Note: While authors are asked to place warnings on their stories for some moderated content, everyone has different thresholds, and it is your responsibility as a reader to avoid stories or stop reading if something bothers you. 

Ancalagon - 9. Chapter 9

He was trotting along ahead of me, weaving through bushes I had to hack a path through, when his rigid stance caught my eye. “What is it, boy?” I spoke quietly to avoid spooking him or alerting whatever had caused his alarm.

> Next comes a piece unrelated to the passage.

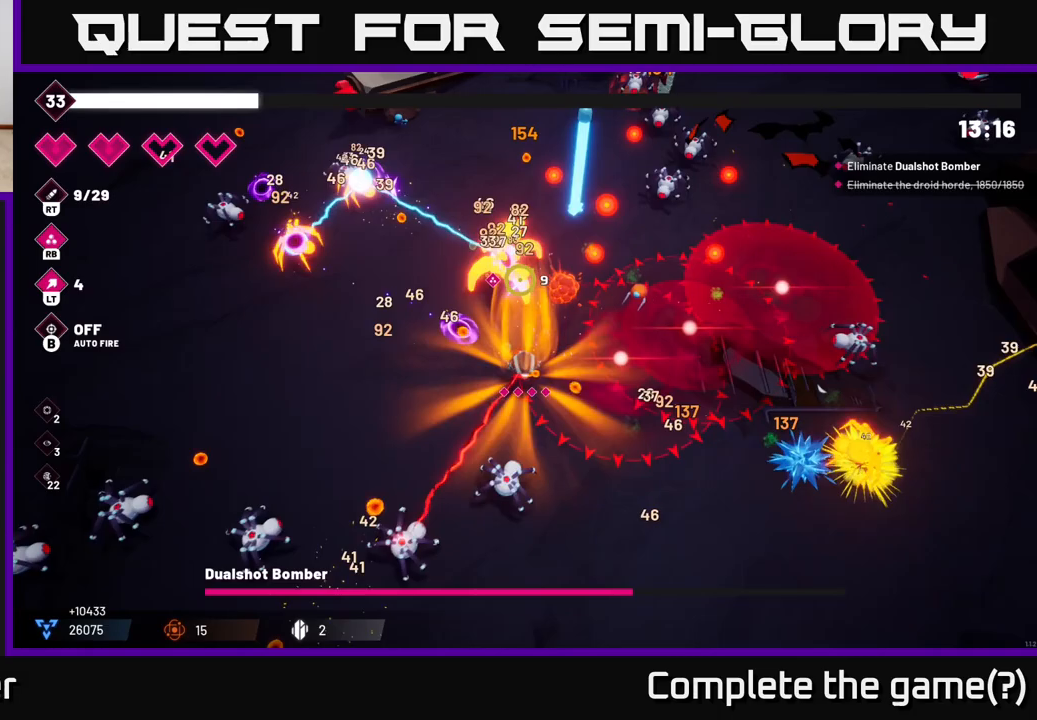
{"buttons": ["R2"], "left_stick": "left", "right_stick": "up", "events": [[33, "left_stick", "left"], [383, "left_stick", "up-left"], [500, "left_stick", "left"]]}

A loud blast overhead sent me into a crouch at his side. He was belly down flat to the earth, his ears folded flat and head swinging wildly.

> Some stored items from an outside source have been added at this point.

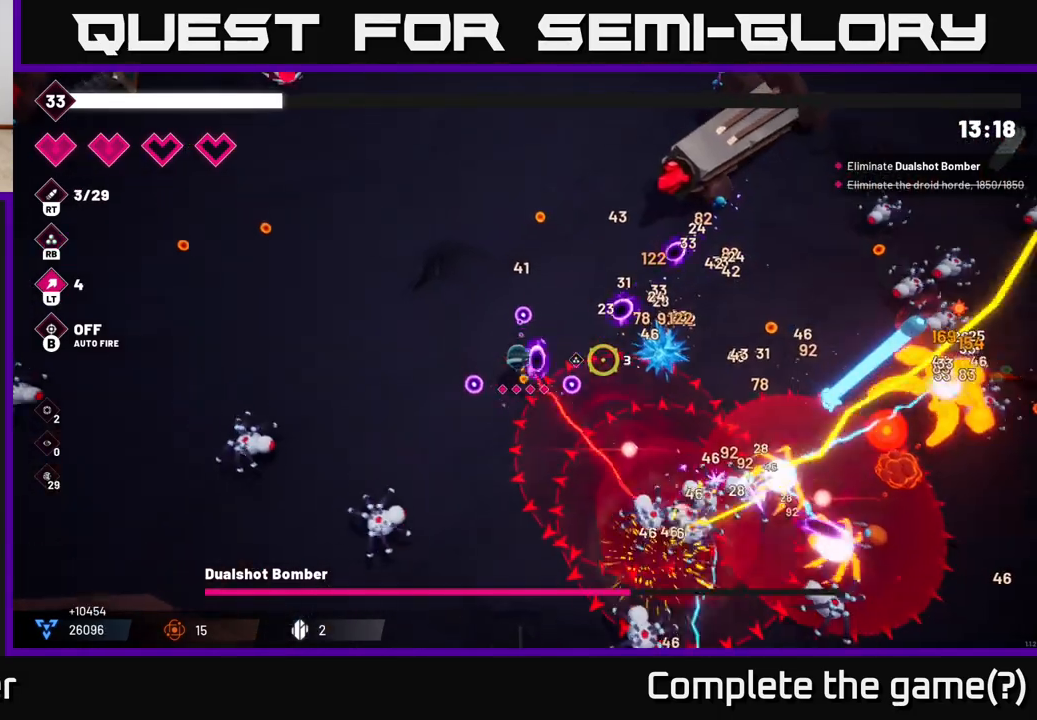
{"buttons": ["R2"], "left_stick": "right", "right_stick": "right", "events": [[17, "left_stick", "up"], [267, "R2", "up"], [333, "left_stick", "right"], [433, "R2", "down"]]}
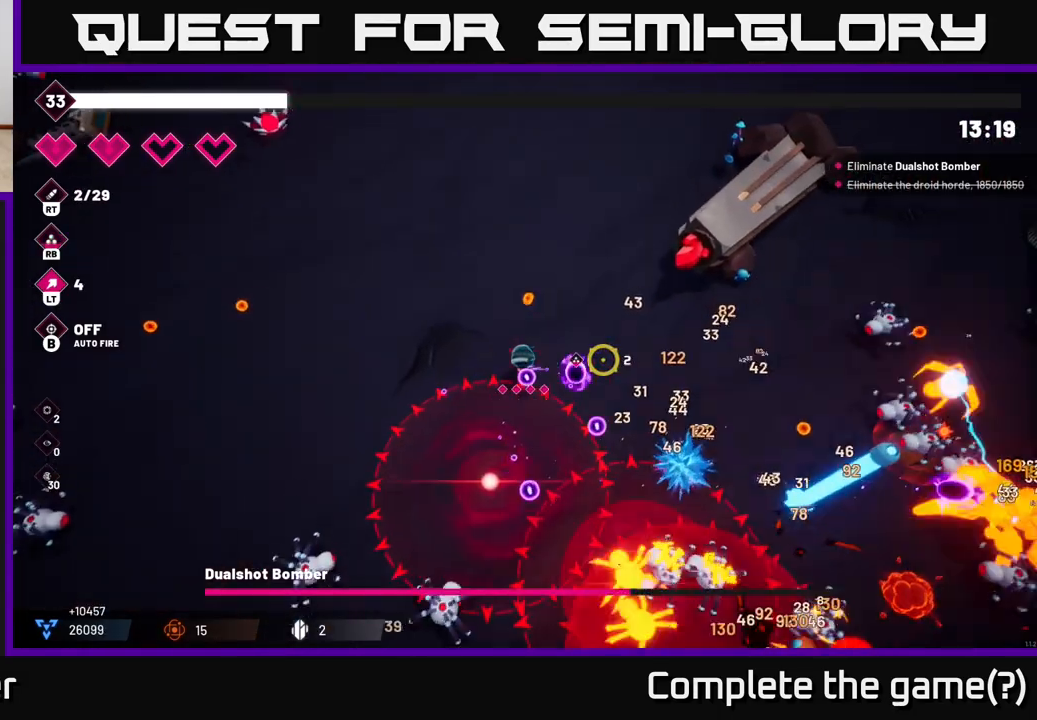
{"buttons": [], "left_stick": "up", "right_stick": "center", "events": [[50, "left_stick", "up"], [100, "left_stick", "up-left"], [350, "left_stick", "up"], [417, "R2", "up"], [483, "right_stick", "center"]]}
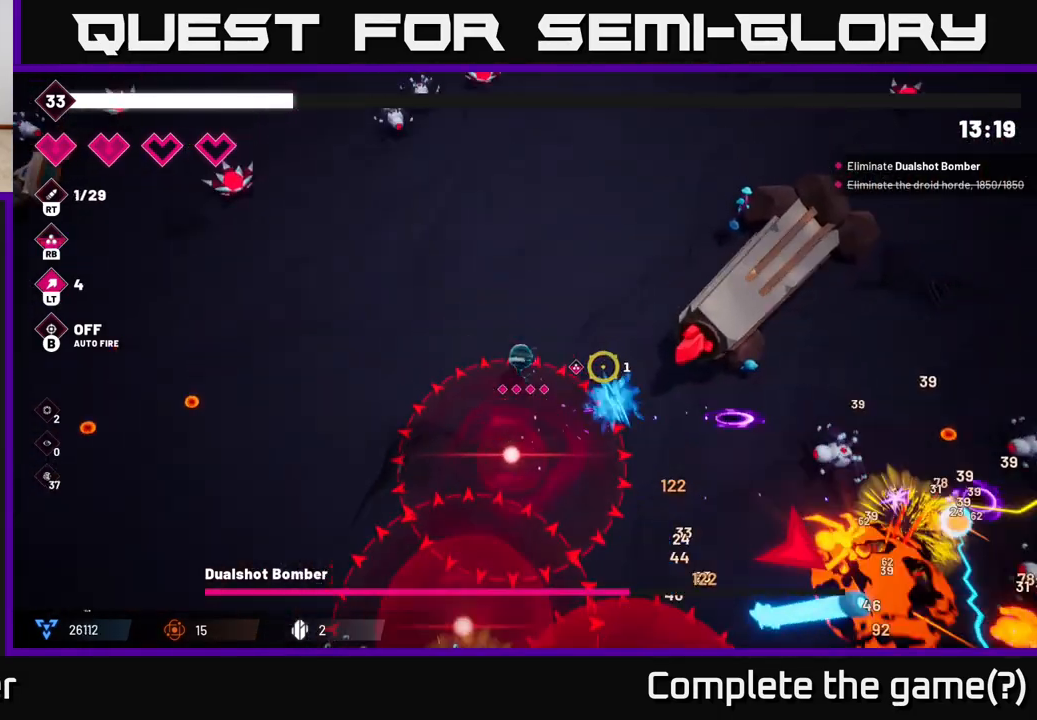
{"buttons": [], "left_stick": "up-right", "right_stick": "up-left", "events": [[350, "left_stick", "up-right"], [450, "right_stick", "up-left"]]}
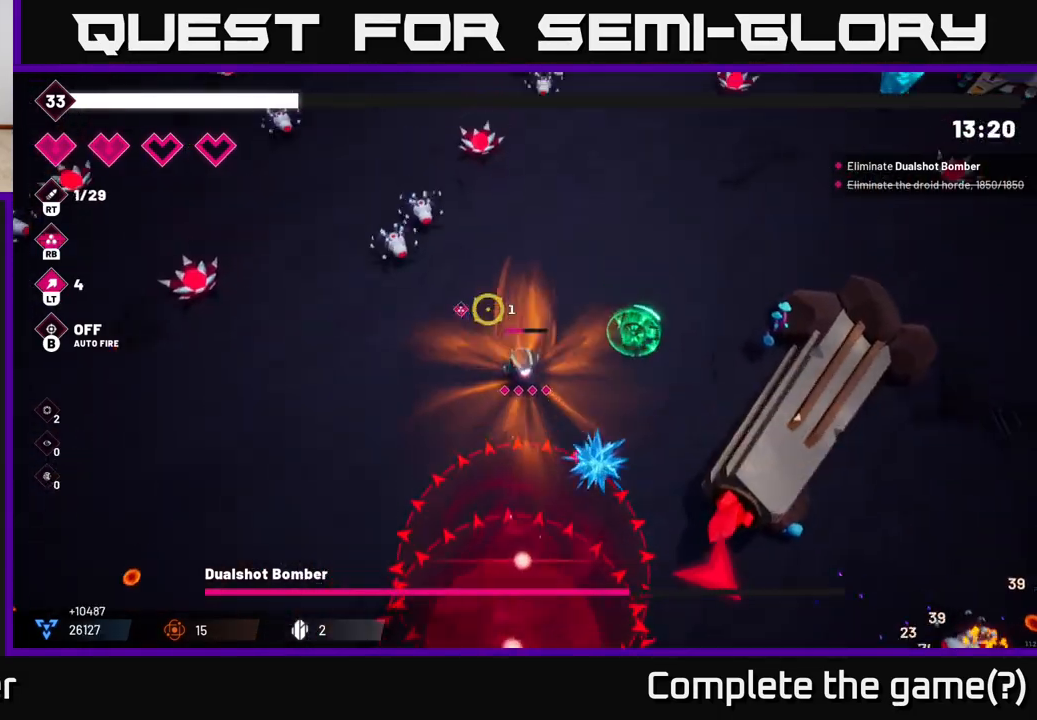
{"buttons": [], "left_stick": "down", "right_stick": "center", "events": [[267, "right_stick", "center"], [317, "left_stick", "down-right"], [433, "left_stick", "down"]]}
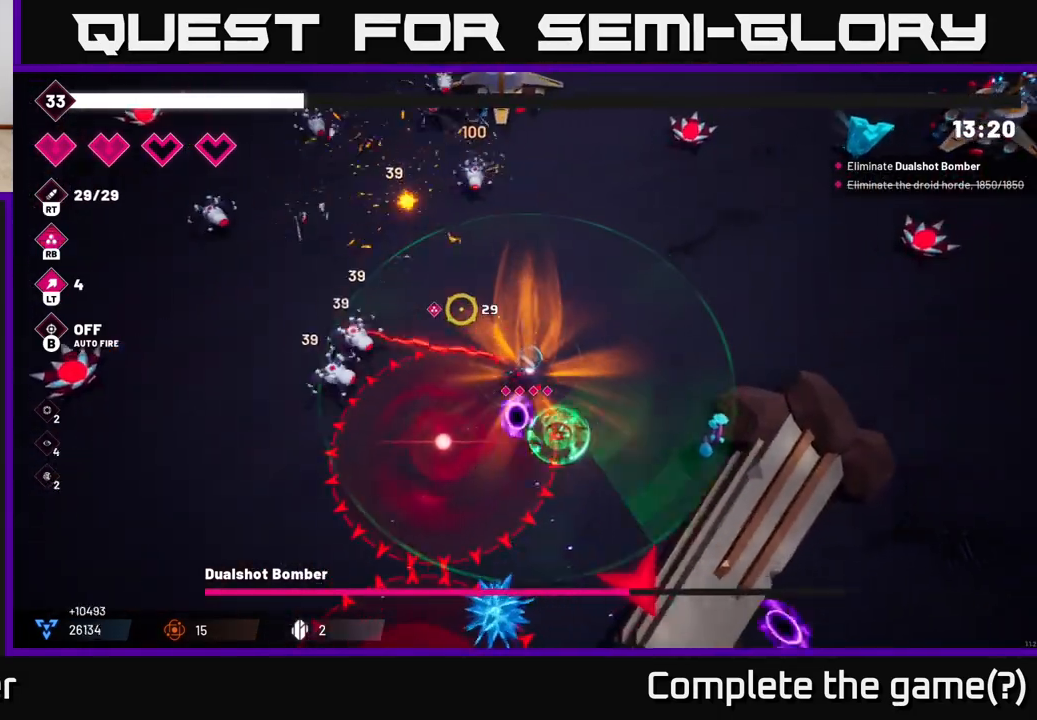
{"buttons": [], "left_stick": "up-left", "right_stick": "up-left", "events": [[233, "left_stick", "right"], [300, "left_stick", "up"], [300, "right_stick", "up-left"], [350, "left_stick", "up-left"]]}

What was that? We’d walked most of the day. I’d observed several insects, but for all his ability to walk far quieter than I could, the prey animals must have some other way to sense his presence. They stayed safely hidden, though I did catch motion in the trees above us, I couldn’t quite glimpse the sources of the limbs swaying.

The sound that had just rocketed through the area was not made by anything living, however, and it sent a shiver down my spine. Harsh and discordant, the noise stopped almost as quickly as it started. The silence rang out in contrast, nothing moving in its aftermath, not even the wind.

It was as if the whole world held its breath.

A hard ripple shook the ground under me, and I fell onto my knees. I couldn’t see what had just landed, but I had spent enough time on ships to know the feeling of something docking—or in this case, landing.

The biggest difference? The silence, other than the blast of noise. The trees in this jungle were thick, but not that thick. I could see parts of the sky ahead of us and even more above us. Whatever just hit the ground hard enough to knock me out of a crouch was close.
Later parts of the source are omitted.